## [PROBLEM TO WORK ON]
Type the entries out again exactly as they read, but leave every picture behind.

## [RECORDS TO PROCESS]

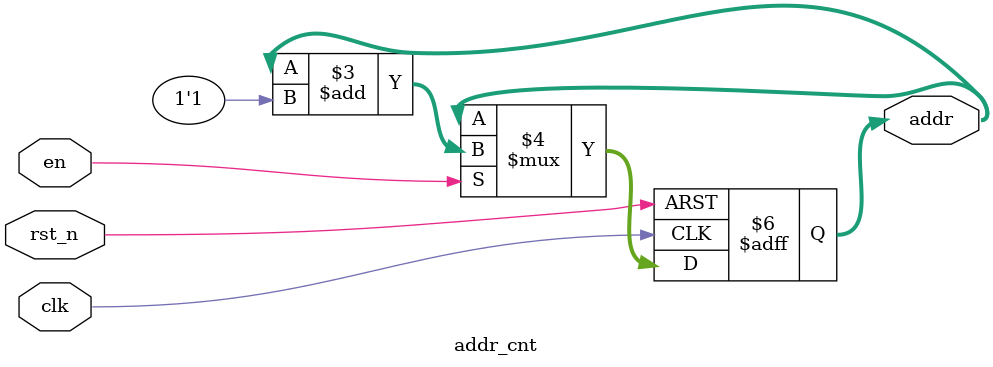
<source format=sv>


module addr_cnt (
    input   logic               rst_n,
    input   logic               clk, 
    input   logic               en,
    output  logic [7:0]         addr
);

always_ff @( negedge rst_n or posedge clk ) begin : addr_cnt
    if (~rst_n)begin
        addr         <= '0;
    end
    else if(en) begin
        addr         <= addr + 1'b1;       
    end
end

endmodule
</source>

## [COMPLETED EXERCISE]
<source format=sv>


module addr_cnt (
    input   logic               rst_n,
    input   logic               clk, 
    input   logic               en,
    output  logic [7:0]         addr
);

always_ff @( negedge rst_n or posedge clk ) begin : addr_cnt
    if (~rst_n)begin
        addr         <= '0;
    end
    else if(en) begin
        addr         <= addr + 1'b1;       
    end
end

endmodule
</source>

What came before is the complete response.